→ PROVIDED PASSAGE:
I want to equip my LSP type with the ability to inform us about its various state changes. Listing 2 illustrates the C# interface, which contains three members:

  • GettingCongested()
  • FullyCongested()
  • CannotForwardData()

When you see the code, you'll understand these functions. For the moment, they merely reflect the state of the underlying LSP.

Listing 2 The Callback Interface

// The callback interface.
public interface ILspStatus
{
void GettingCongested(string msg);
void FullyCongested(string msg);
void CannotForwardData(string msg);
}

So, how does the LSP class use the callback interface? Listing 3 illustrates an excerpt from the Lsp class.

Listing 3 Part of the Lsp Class

public class Lsp
{
// The set of connected sinks.
ArrayList clientSinks = new ArrayList();

// Attach to the event source.
public void Attach(ILspStatus sink)
{ clientSinks.Add(sink); }

// Detach from the event source.
public void Detach(ILspStatus sink)
{ clientSinks.Remove(sink); }

To attach to and detach from the callback interface, the Lsp class provides two methods: Attach() and Detach().

So, you now have the callback interface in place and you know how to connect to and disconnect from it. The question remains: How do you implement the event mechanism? Listing 4 illustrates the implementation of the interface ILspStatus.

Listing 4 The Event Interface Implemented

public class LspEventSink : ILspStatus
{
private string name;
public LspEventSink() {}
public LspEventSink(string sinkName)
{ name = sinkName; }
public void GettingCongested(string msg)
{ Console.WriteLine("{0} report: {1}", name, msg); }
public void FullyCongested(string msg)
{ Console.WriteLine("{0} report: {1}", name, msg); }
public void CannotForwardData(string msg)
{ Console.WriteLine("{0} report: {1}", name, msg); }
}

As you can see from Listing 4, the object interested in using the callback mechanism does not typically implement callback interfaces. In the interests of separation of concerns and loose coupling, the callback mechanism is implemented as a "sink" entity. Notice in Listing 4 the definitions of the methods from Listing 2. It is the sink that is instantiated by the caller, as illustrated in Listing 5.

Listing 5 Instantiation of the Lsp and Event Sink Entities

// Instantiate an LSP
Lsp lsp = new Lsp("LSP123", 1, 5, "R2R3R4R5", 100, 150);
// Make sink object.
Console.WriteLine("Creating LSP event sink\n");
LspEventSink sink = new LspEventSink("Event sink");
// Attach the sink to the LSP.

→ EXERCISE REQUIREMENTS: Edit the LSP callback passage: reproduce the part that opens with the words containing "To attach to" and closes with "public LspEventSink(string sinkName)", changing "event mechanism" to "notification mechanism". The data are not needed for this.

→ GIVEN ENTRIES:
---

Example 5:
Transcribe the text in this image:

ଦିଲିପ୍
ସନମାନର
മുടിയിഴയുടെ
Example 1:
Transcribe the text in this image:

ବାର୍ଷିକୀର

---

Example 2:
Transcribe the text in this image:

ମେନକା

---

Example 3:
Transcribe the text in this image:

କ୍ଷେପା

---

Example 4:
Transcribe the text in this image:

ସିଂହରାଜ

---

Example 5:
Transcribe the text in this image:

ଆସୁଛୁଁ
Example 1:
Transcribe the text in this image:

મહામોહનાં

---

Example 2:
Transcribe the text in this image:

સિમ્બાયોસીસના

→ YOUR RESPONSE:
To attach to and detach from the callback interface, the Lsp class provides two methods: Attach() and Detach().

So, you now have the callback interface in place and you know how to connect to and disconnect from it. The question remains: How do you implement the notification mechanism? Listing 4 illustrates the implementation of the interface ILspStatus.

Listing 4 The Event Interface Implemented

public class LspEventSink : ILspStatus
{
private string name;
public LspEventSink() {}
public LspEventSink(string sinkName)